If the clock in the diagram above is a wrist watch, even a 1.09mA current may overload its alarm circuitry. In that case, you may use two transistors as shown in the diagram below. This is called a darlington.

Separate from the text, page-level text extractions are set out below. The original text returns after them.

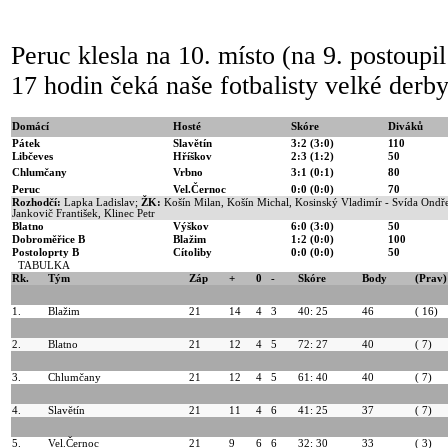
Peruc klesla na 10. místo (na 9. postoupil
17 hodin čeká naše fotbalisty velké derby
Domácí
Hosté
Skóre
Diváků
Pátek
Slavětín
3:2
(3:0)
110
Libčeves
Hříškov
2:3
(1:2)
50
Chlumčany
Vrbno
3:1
(0:1)
80
Peruc
Vel.Černoc
0:0
(0:0)
70
Rozhodčí:
Lapka Ladislav;
ŽK:
Košín Milan, Košín Michal, Kosinský Vladimír - Svída Ondře
Jankovič František, Klinec Petr
Blatno
Výškov
6:0
(3:0)
50
Dobroměřice B
Blažim
1:2
(0:0)
100
Postoloprty B
Cítoliby
0:0
(0:0)
50
TABULKA
Rk.
Tým
Záp
+
0
-
Skóre
Body
(Prav)
1.
Blažim
21
14
4
3
40: 25
46
( 16)
2.
Blatno
21
12
4
5
72: 27
40
( 7)
3.
Chlumčany
21
12
4
5
61: 40
40
( 7)
4.
Slavětín
21
11
4
6
41: 25
37
( 7)
5.
Vel.Černoc
21
9
6
6
32: 30
33
( 3)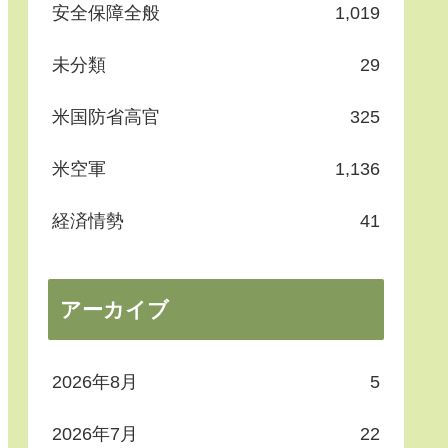
安全保障全般
1,019
未分類
29
米国防省高官
325
米空軍
1,136
経済情勢
41
アーカイブ
2026年8月
5
2026年7月
22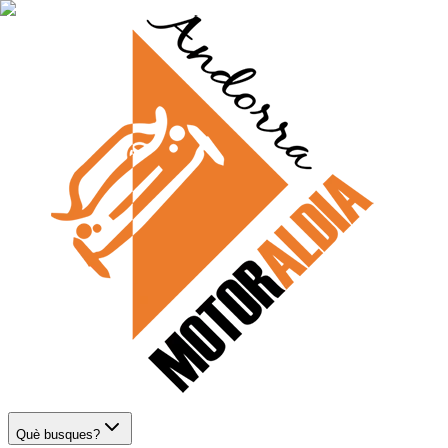
Què busques?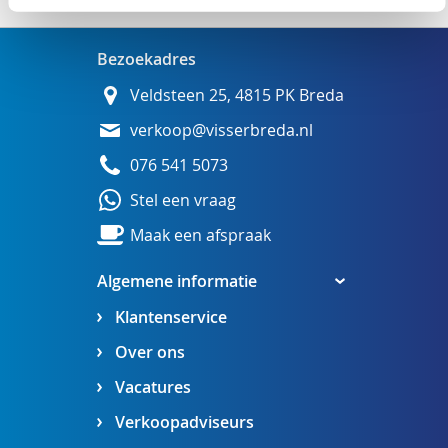
Bezoekadres
Veldsteen 25, 4815 PK Breda
verkoop@visserbreda.nl
076 541 5073
Stel een vraag
Maak een afspraak
Algemene informatie
Klantenservice
Over ons
Vacatures
Verkoopadviseurs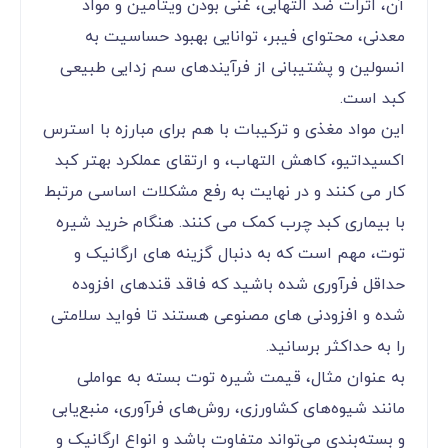
آن، اثرات ضد التهابی، غنی بودن ویتامین و مواد
معدنی، محتوای فیبر، توانایی بهبود حساسیت به
انسولین و پشتیبانی از فرآیندهای سم زدایی طبیعی
کبد است.
این مواد مغذی و ترکیبات با هم برای مبارزه با استرس
اکسیداتیو، کاهش التهاب، و ارتقای عملکرد بهتر کبد
کار می کنند و در نهایت به رفع مشکلات اساسی مرتبط
با بیماری کبد چرب کمک می کنند. هنگام خرید شیره
توت، مهم است که به دنبال گزینه های ارگانیک و
حداقل فرآوری شده باشید که فاقد قندهای افزوده
شده و افزودنی های مصنوعی هستند تا فواید سلامتی
را به حداکثر برسانید.
به عنوان مثال، قیمت شیره توت بسته به عواملی
مانند شیوه‌های کشاورزی، روش‌های فرآوری، منبع‌یابی
و بسته‌بندی می‌تواند متفاوت باشد و انواع ارگانیک و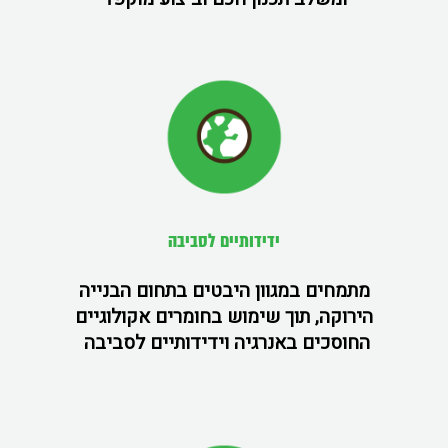
ידידותיים לסביבה
מתמחים במגוון היבטים בתחום הבנייה
הירוקה, תוך שימוש בחומרים אקולוגיים
החוסכים באנרגיה וידידותיים לסביבה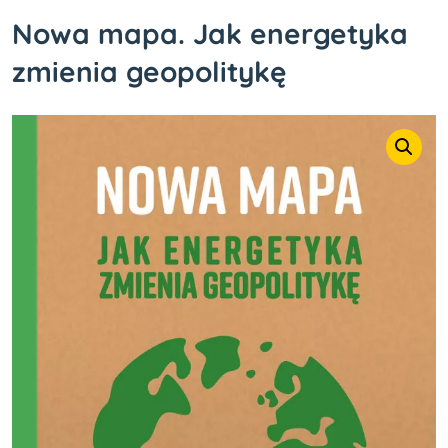
Nowa mapa. Jak energetyka
zmienia geopolitykę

A darlington can be considered as a single transistor with the following characteristics:
VBE,darlington=VBE1+VBE2
IB,darlington=IB1. IC1= hFE1∙IB1. IC2=hFE2∙IB2=hFE2∙IE1=hFE2∙(hFE1+1)∙IB1. IC,darlington=IC1+IC2=hFE1∙IB1+hFE2∙(hFE1+1)∙IB1=(hFE1+(hFE1+1)∙hFE2)∙IB1. hFE,darlington=IC,darlington/IB,darlington=hFE1+(hFE1+1)∙hFE2. hFE1>>1 => hFE,darlington=hFE1+hFE1∙hFE2. hFE1∙hFE2>>hFE1 => hFE,darlington=hFE1∙hFE2.
Let's now recalculate a proper value for RB. Assume T1's current gain is 300 and T2's current gain is 100.
IC,darlington = 9/100=90mA. hFE,darlington=300∙100=30000. VBE,darlington=1.2V.
The voltage across RB equals 3V-1.2V=1.8V => RB < 1.8V/3µA = 600k. 560k is a safe value. IB,darlington will be 1.8/560k = 3.21µA.